CSV Format
Bulk input specification for high-throughput simulation setup
Use CSV files to define multiple simulation systems at once. Each row becomes a separate BuildInput YAML file via mdfactory prepare-build.
Basic structure
simulation_type,parametrization,engine,system.species.SOL.smiles,system.species.SOL.count,system.species.ETH.smiles,system.species.ETH.count,system.target_density
mixedbox,smirnoff,gromacs,O,900,CCO,100,1.0
mixedbox,cgenff,gromacs,O,800,CCO,200,1.0Required columns
simulation_type(mixedbox,bilayer, orlnp)parametrization(smirnofforcgenff)engine(gromacs)
Column naming convention
Columns map to the nested BuildInput YAML structure using dot notation:
system.species.{RESNAME}.{property}For example:
system.species.SOL.smiles→ the SMILES string for a species with resname SOLsystem.species.SOL.count→ the count for that speciessystem.species.SOL.fraction→ the molar fraction for that speciessystem.target_density→ the target density for a mixedbox system
Species specification
Define molecules using the pattern system.species.{RESNAME}.{property}:
| Property | Type | Description |
|---|---|---|
smiles | string | SMILES structure |
count | integer | Absolute molecule count |
fraction | float | Molar fraction (0-1) |
Either count or fraction must be provided for each species. If using fractions, system.total_count specifies the total number of molecules.

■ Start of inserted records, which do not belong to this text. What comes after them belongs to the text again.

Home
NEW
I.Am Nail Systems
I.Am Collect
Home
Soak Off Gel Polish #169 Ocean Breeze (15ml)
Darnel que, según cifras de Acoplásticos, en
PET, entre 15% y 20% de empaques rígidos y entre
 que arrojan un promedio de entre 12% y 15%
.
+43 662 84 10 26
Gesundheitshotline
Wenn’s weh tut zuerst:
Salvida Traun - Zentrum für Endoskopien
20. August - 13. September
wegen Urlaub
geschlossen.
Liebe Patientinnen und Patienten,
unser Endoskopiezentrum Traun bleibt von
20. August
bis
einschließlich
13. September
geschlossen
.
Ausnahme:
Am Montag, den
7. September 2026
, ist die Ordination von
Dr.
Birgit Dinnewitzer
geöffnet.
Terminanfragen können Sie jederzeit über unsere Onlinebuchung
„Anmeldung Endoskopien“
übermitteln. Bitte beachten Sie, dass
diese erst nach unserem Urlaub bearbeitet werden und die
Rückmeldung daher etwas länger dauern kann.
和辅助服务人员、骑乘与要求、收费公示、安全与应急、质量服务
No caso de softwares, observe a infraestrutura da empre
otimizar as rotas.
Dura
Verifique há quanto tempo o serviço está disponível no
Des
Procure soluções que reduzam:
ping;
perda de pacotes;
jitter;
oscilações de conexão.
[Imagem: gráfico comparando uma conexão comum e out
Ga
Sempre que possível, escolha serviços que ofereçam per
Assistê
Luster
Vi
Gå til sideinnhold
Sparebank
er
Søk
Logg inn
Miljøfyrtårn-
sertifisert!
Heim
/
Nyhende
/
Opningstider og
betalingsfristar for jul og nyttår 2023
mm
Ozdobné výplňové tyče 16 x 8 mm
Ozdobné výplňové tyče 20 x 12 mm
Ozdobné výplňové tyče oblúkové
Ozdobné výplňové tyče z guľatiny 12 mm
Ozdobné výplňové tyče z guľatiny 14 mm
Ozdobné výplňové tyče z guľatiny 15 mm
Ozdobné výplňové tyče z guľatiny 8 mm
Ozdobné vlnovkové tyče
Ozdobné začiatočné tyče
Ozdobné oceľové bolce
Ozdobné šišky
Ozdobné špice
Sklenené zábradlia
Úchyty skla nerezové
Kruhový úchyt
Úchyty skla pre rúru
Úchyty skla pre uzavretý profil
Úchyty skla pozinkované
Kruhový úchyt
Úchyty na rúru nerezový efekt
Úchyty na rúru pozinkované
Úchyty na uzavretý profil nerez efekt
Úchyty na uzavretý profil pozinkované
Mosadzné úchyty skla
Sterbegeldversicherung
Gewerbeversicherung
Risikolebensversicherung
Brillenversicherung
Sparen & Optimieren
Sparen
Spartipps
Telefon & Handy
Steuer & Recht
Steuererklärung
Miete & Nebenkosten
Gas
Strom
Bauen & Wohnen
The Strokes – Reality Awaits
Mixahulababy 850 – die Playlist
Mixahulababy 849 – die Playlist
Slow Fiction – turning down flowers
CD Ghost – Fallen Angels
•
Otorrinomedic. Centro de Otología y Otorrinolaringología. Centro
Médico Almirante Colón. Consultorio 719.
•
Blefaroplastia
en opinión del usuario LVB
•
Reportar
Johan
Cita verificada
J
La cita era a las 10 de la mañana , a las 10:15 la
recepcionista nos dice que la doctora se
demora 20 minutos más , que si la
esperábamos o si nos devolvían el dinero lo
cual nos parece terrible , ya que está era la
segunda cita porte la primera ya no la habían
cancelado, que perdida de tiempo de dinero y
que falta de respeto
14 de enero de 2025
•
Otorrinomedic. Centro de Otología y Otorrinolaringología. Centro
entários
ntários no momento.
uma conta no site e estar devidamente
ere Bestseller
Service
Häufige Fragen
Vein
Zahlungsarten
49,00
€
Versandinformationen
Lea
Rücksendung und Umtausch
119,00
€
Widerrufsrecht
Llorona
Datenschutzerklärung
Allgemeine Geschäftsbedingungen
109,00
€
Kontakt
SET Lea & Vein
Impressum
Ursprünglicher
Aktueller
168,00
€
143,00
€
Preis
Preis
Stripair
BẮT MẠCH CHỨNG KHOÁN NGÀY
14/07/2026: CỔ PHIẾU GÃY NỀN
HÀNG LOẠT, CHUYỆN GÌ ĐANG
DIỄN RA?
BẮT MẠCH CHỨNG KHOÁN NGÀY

Example: Mixed box with multiple components
simulation_type,parametrization,engine,system.species.SOL.smiles,system.species.SOL.fraction,system.species.ETH.smiles,system.species.ETH.count,system.total_count,system.target_density
mixedbox,smirnoff,gromacs,O,0.95,CCO,500,10000,1.0Example: Bilayer
simulation_type,parametrization,engine,system.species.POPC.smiles,system.species.POPC.count,system.z_padding
bilayer,cgenff,gromacs,POPC_SMILES_HERE,128,20.0Example: LNP
For LNP systems, core and shell species use separate column prefixes:
simulation_type,parametrization,engine,system.radius,system.shell_thickness,system.core.species.ILN.smiles,system.core.species.ILN.fraction,system.shell.species.DSP.smiles,system.shell.species.DSP.fraction
lnp,smirnoff,gromacs,60.0,28.0,ILN_SMILES,0.5,DSP_SMILES,0.5Processing the CSV
Convert CSV to individual system directories:
mdfactory prepare-build sample_input.csv output_systemsEach row generates a directory named by the system's hash, containing the BuildInput YAML file.
Validation
Check that a CSV is valid without building:
mdfactory check-csv sample_input.csvThis parses every row into a BuildInput model and reports validation errors.
Conversion flow
Column reference
Top-level settings
| Column | Type | Required | Description |
|---|---|---|---|
simulation_type | string | Yes | mixedbox, bilayer, or lnp |
parametrization | string | Yes | smirnoff or cgenff |
engine | string | Yes | gromacs |
System fields
These map directly to BuildInput.system fields using dot notation:
| Column | Type | Description |
|---|---|---|
system.total_count | integer | Total molecule count (for use with fractions) |
system.target_density | float | Target density in g/cm³ (mixedbox) |
system.z_padding | float | Water padding in Å (bilayer) |
system.monolayer | bool | Build monolayer (bilayer) |
system.radius | float | LNP radius in Å |
system.shell_thickness | float | Shell thickness in Å |
system.padding | float | Water padding in Å (LNP) |
system.core.target_density | float | Core density in g/cm³ (LNP) |
system.shell.z0 | float | Pivotal plane offset in Å (LNP) |
system.shell.area_per_lipid | float | Area per lipid in Ų (LNP) |
Parametrization config (optional)
| Column | Type | Description |
|---|---|---|
parametrization_config.forcefield | string | OpenFF force field file (SMIRNOFF) |
parametrization_config.water_model | string | Water model file (SMIRNOFF) |
parametrization_config.charge_method | string | Charge assignment method (SMIRNOFF) |
Invalid SMILES strings will cause parametrization to fail. Use mdfactory check-csv to validate before building.